Thursday, June 16, 2011

Love

I have spent about two days upset about my friend Carolyn who has been undergoing chemotherapy for her illness five times a week.
I was supposed to come over and see her today after work. She answered the phone late this afternoon and her voice was weak yet she was glad to hear from me. We have to reschedule our visit until she is strong enough to not be susceptible to sickness. I believe I have worn my heart out on my sleeve since I first learned she was ill except I have done a great job at keeping my feelings a secret until this week. When I didn't hear from her after multiple phone calls and messages of course I expected the worse. I have known her for a few years now and our meeting was due to an invitation by a local artist to appear in a collection of photographs which were going to be part of an exhibit at Bihl House Gallery. Carolyn at that time was the head docent of the senior apartment complex where this gallery is situated and she was one of the hosts who greeted the patrons as they arrived. I signed up for their email list and soon became a regular attending poetry readings, exhibits and other events at Bihl House. One day I was conducting a class (workshop) there for students from Northwest Vista College and as always Carolyn was there as the wonderful hostess providing drinks and snacks for all of us. I gave the students a writing assignment and Carolyn decided to participate from her chair behind the refreshment table. That was the day she wrote her first poem and has referred to me as her muse since then making me feel honored to have helped guide her writing energy along. She writes beautiful poetry and has an amazing voice. We have shared moments outside of writing with dinners, drinks and as she says "visiting the ole watering hole". I don't have many friends mostly by choice and I feel my relationship with Carolyn is very strong. When she learned of my suicide attempt from last February she was very hurt and did not hesitate to tell me. Since then our bond has been tighter although I don't see her as much as I would like.

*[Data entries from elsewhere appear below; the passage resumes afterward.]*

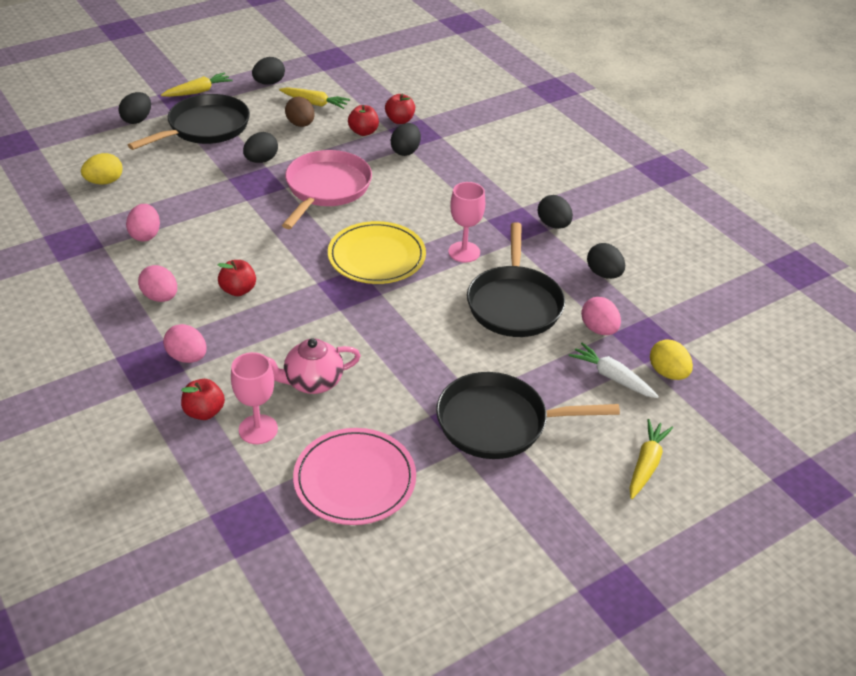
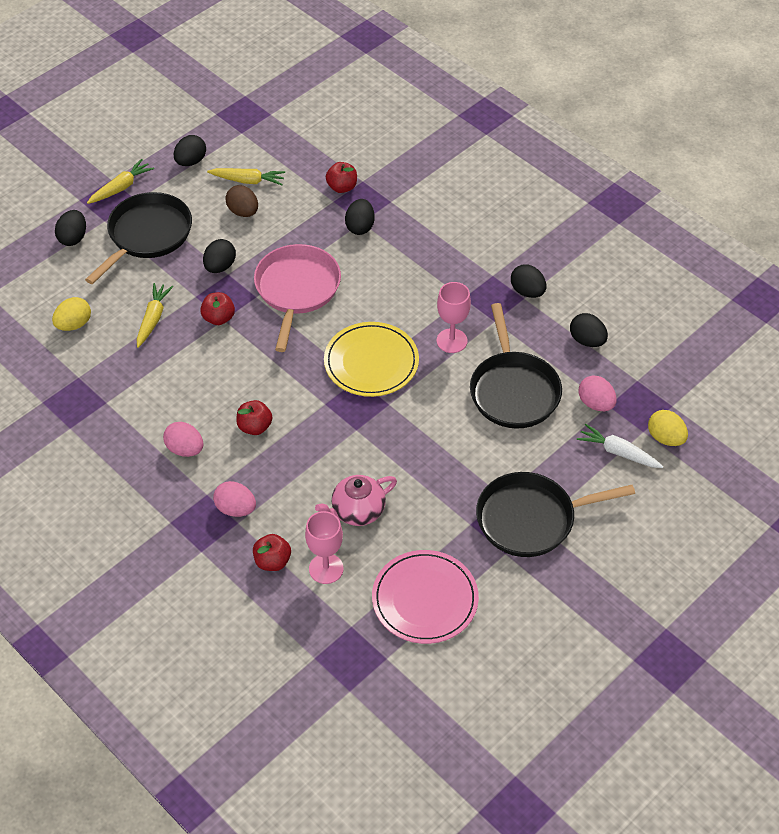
camera: 10 degrees left, 10 degrees up
pink egg [126,204,160,242] -> none
red apple [348,105,379,136] -> red apple moved to [200,292,235,325]
yellow carrot [629,419,673,499] -> yellow carrot moved to [137,283,173,348]

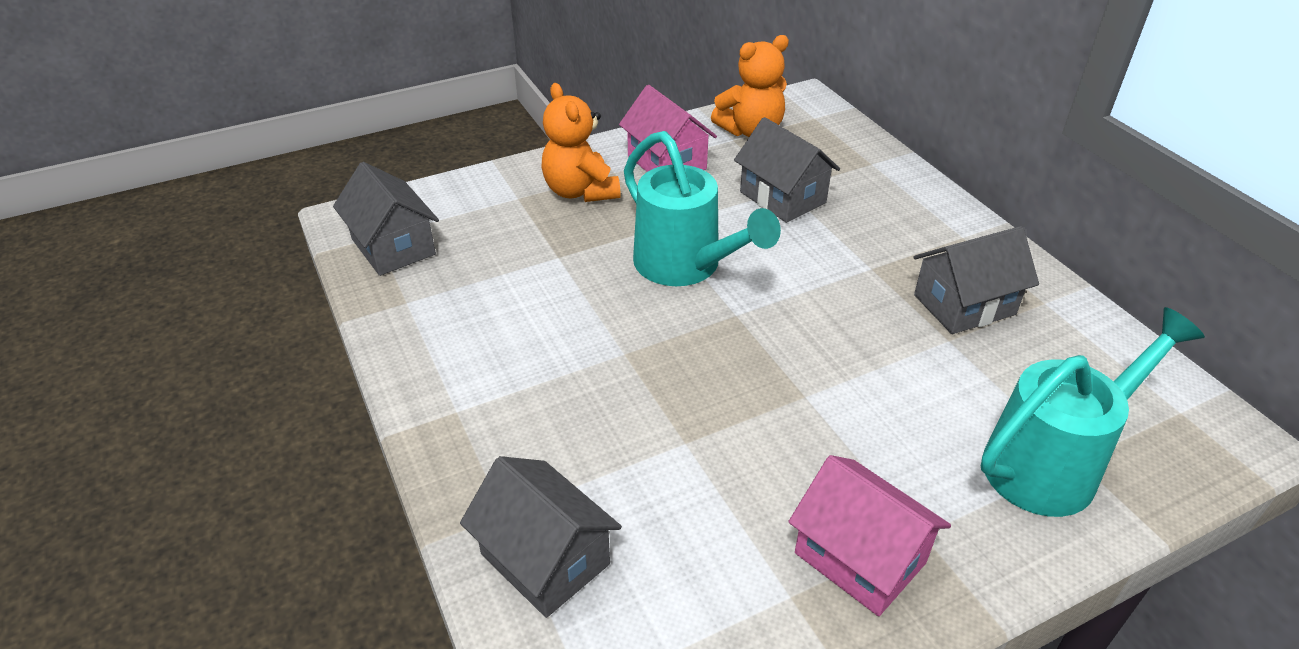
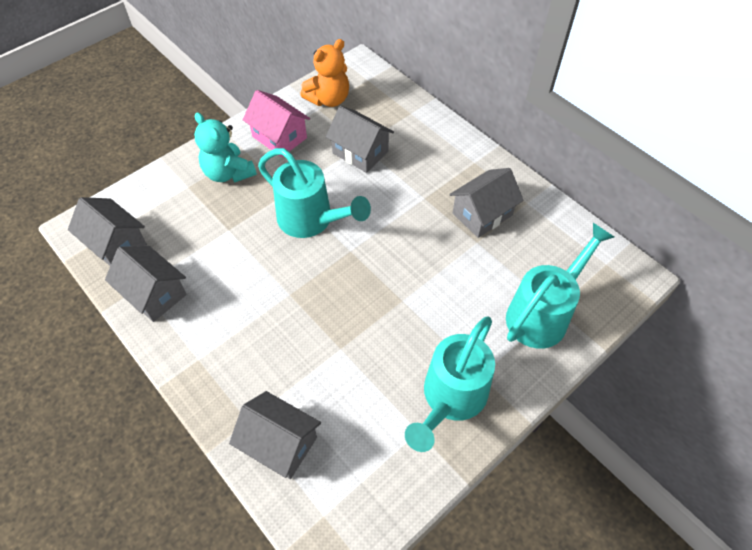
camera: 15 degrees left, 15 degrees up
orange teddy bear [542,83,621,202] -> turquoise teddy bear [194,112,257,183]
pink house [788,455,951,616] -> turquoise watering can [405,316,495,452]
none -> grey house [105,246,187,322]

She told me as soon as she is done with this cancer shit we are going out and having drinks and I promised her that we would. I have learned that this is how I want to be loved, like she loves me and I like I love her. Genuine love is the when you can love someone else more than you love yourself and when you truly love someone genuinely there is nothing stronger, deeper or more rewarding. Love completely, eternally. Love someone more than you love yourself.

I find it best to remain in solitude as my heart continues to blister with pain. Emotions are raw and my fear of crying is clawing my insides as it attempts to release. I refuse to give in to this weakness. If you need me I will be inside.